Exercise instructions
Leaving out any pictures, transcribe every record exactly.

- - -

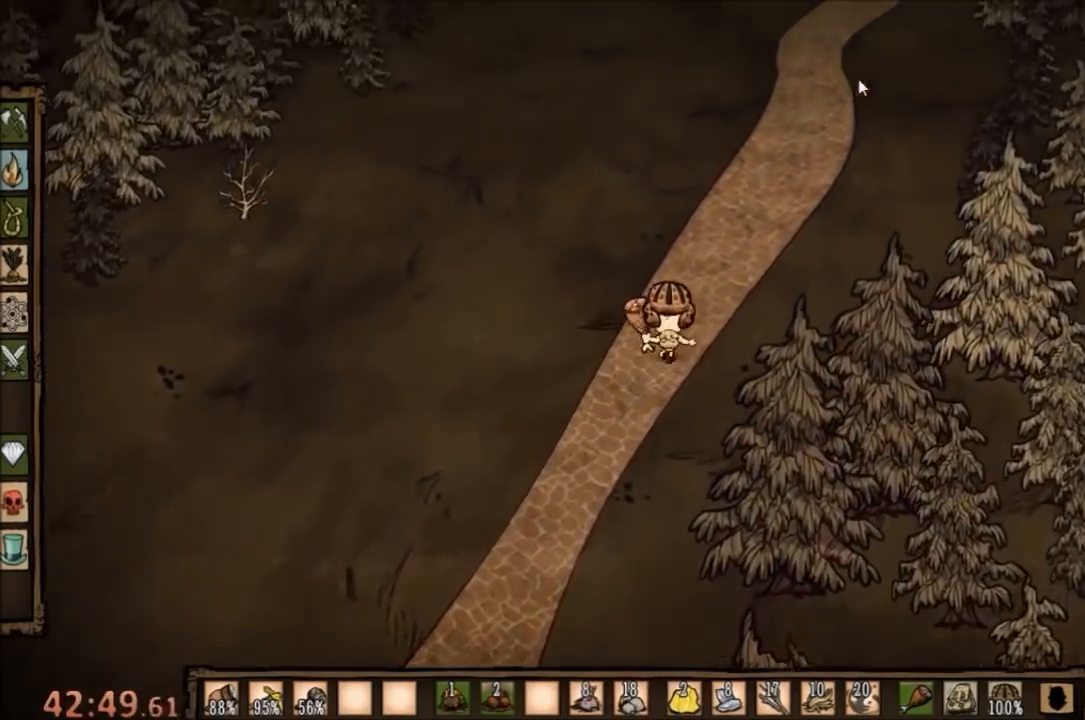
{"keys": [], "mouse": ["left"], "events": []}
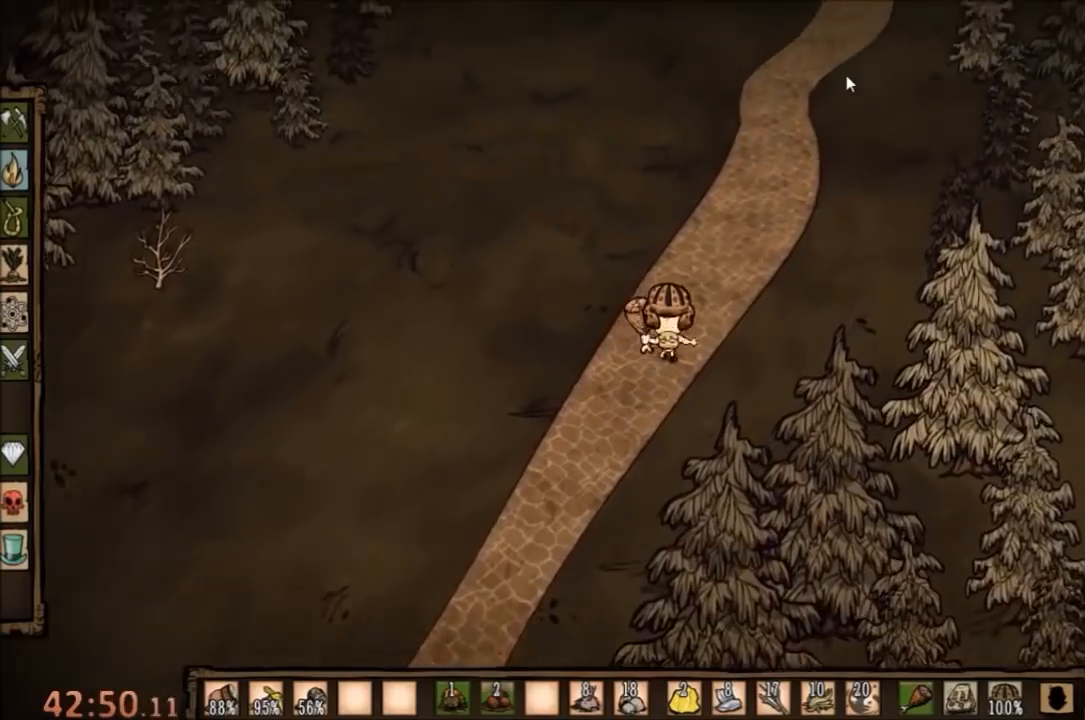
{"keys": [], "mouse": ["left"], "events": []}
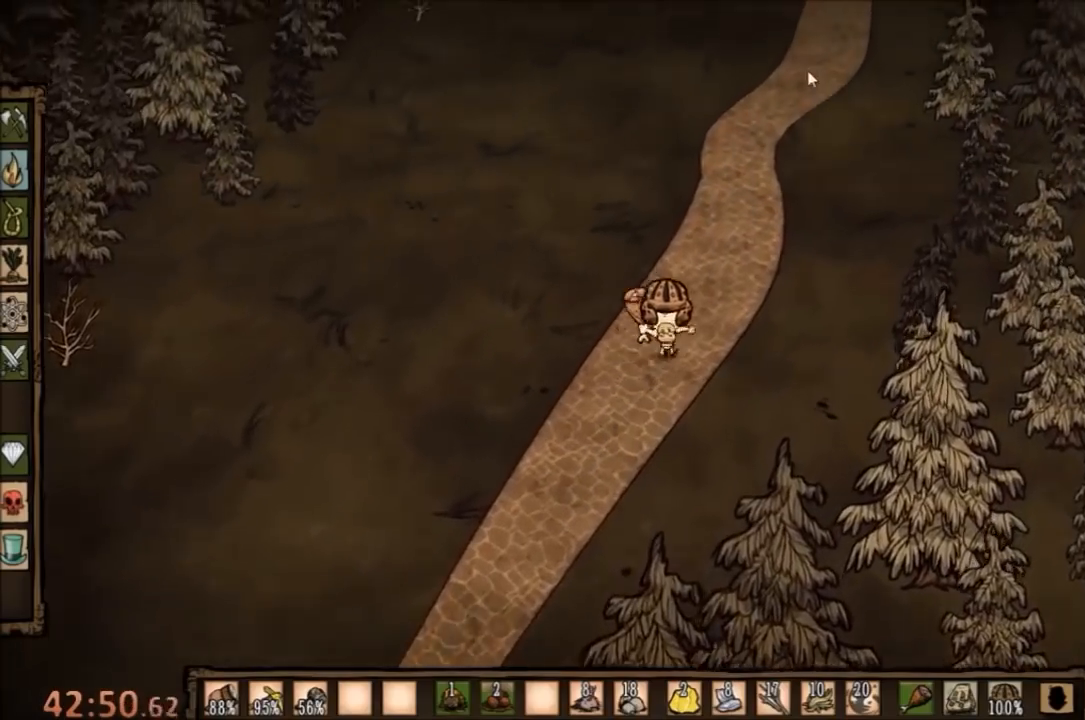
{"keys": [], "mouse": ["left"], "events": []}
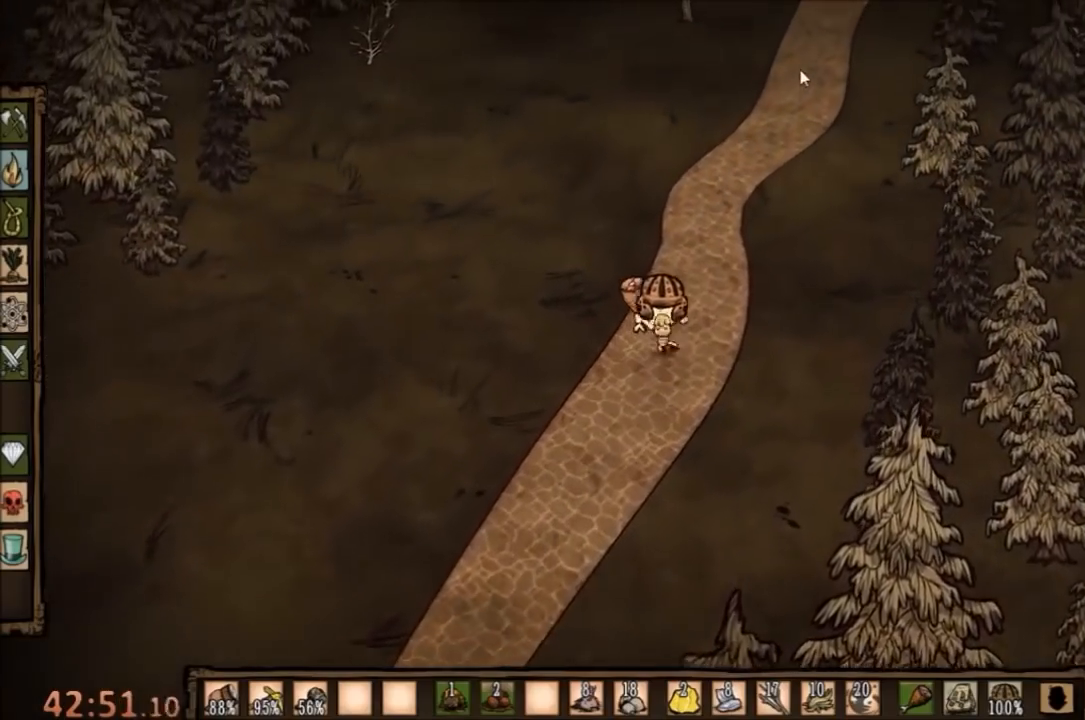
{"keys": [], "mouse": ["left"], "events": []}
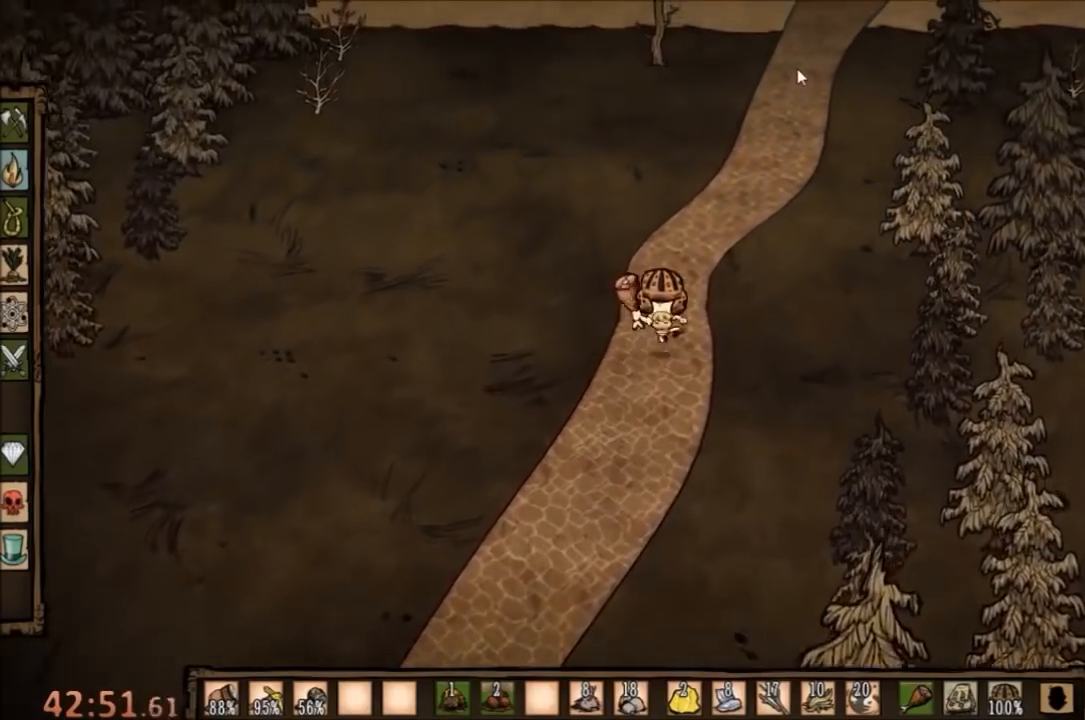
{"keys": [], "mouse": ["left"], "events": []}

- - -

Task output
{"keys": [], "mouse": ["left"], "events": []}
{"keys": [], "mouse": ["left"], "events": []}
{"keys": [], "mouse": ["left"], "events": []}
{"keys": [], "mouse": ["left"], "events": []}
{"keys": [], "mouse": ["left"], "events": []}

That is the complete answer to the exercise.